BAKERSFIELD - A mother is considering taking legal action over the Kern High School District's dress code policy. She says a Centennial High School staff member made her freshman daughter change into a Mr. Potato Head t-shirt on the first day of school, calling the shirt she was wearing, inappropriate.
The school district admits the way the school handled the situation was wrong and officials have apologized to the family. But, that may not be enough.
The mother would not talk to 17 News on camera because of possible litigation, but she sent us her daughter's pictures.
Starting the school year in style, the Centennial High freshman chose to wear a thin skull tank top with a bandeau bra underneath and teal green shorts on her first day. But when she got to class, she was sent to the office for her shirt.
"While she wore something underneath, her midriff was somewhat visible and we don't allow bare midriffs at school," said John Teves with the Kern High School District.
But, Teves admits what happened next was the school's mistake. Centennial staff did not let the girl call her parents for a different shirt. Instead, she was given a Mr. Potato Head shirt with the word "loaner" written on it.

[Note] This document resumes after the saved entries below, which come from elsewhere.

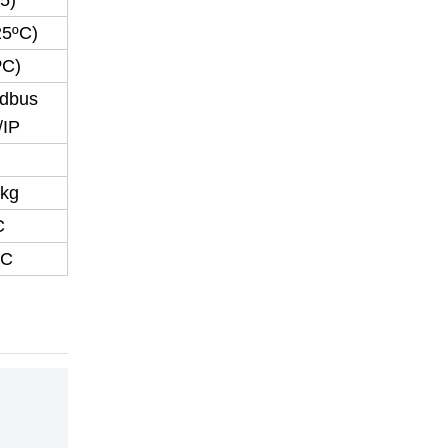
5ºC)
ºC)
dbus
IP
3kg
C
ºC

"What was inarguable was that she was not given the chance to call her mother. She was given something to wear back to the classroom that was not appropriate," said Teves.
Teves says if parents can't bring a change of clothes, a plain shirt should be provided. And, the first week of class is the most confusing for new students and staff over what can and can't be worn because district rules are vague.

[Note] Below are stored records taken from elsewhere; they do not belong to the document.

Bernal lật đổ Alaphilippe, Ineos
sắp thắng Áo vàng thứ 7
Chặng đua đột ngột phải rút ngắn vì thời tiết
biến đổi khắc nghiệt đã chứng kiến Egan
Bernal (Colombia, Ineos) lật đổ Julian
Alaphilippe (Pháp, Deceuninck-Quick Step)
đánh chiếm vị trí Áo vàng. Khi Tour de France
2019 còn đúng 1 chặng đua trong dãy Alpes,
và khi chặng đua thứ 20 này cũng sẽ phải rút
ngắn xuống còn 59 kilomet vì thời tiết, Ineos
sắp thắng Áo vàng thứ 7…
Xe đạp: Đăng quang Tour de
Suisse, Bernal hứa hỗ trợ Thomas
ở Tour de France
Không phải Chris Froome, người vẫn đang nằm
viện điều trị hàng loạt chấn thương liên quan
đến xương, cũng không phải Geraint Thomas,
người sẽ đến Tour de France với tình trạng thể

They say administrators can make "case by case" judgments following guidelines "prohibiting disruptive clothing, inappropriate slogans or illustrations, revealing attire, dangerous or unsafe apparel, and gang-related articles."
"No, I think there are bigger issues than to think about then what the kids wear," said Tara Horn, parent of a high school student.

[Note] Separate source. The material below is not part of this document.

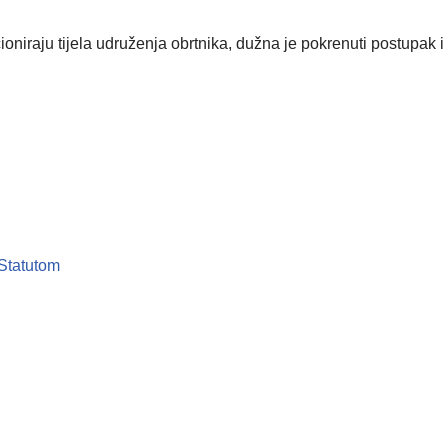
oniraju tijela udruženja obrtnika, dužna je pokrenuti postupak i o
Statutom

"I do think that they should have a modesty standard," said Karen Carter, parent of a high school student. "I think the boys should have a place to put their eyes and it should not be on the girls. So, I'm okay with the dress standards. I would like to see them be even a little more strict to be honest with you."
While Teves admits the vague rules leave room for interpretation from campus to campus, he says they have to keep them that way to stay current.
"Fashions change. What goes on in the gang world changes. Gang affiliation can change from a color of a hat to a color of shoelaces and we have to keep things vague so they can remain fluid enough that we can deal with these things as needed," said Teves.
Teves says no staff at Centennial High was reprimanded. However, they were refreshed of school policy about dress code violations. And, the Mr. Potato Head shirt and others like it were destroyed.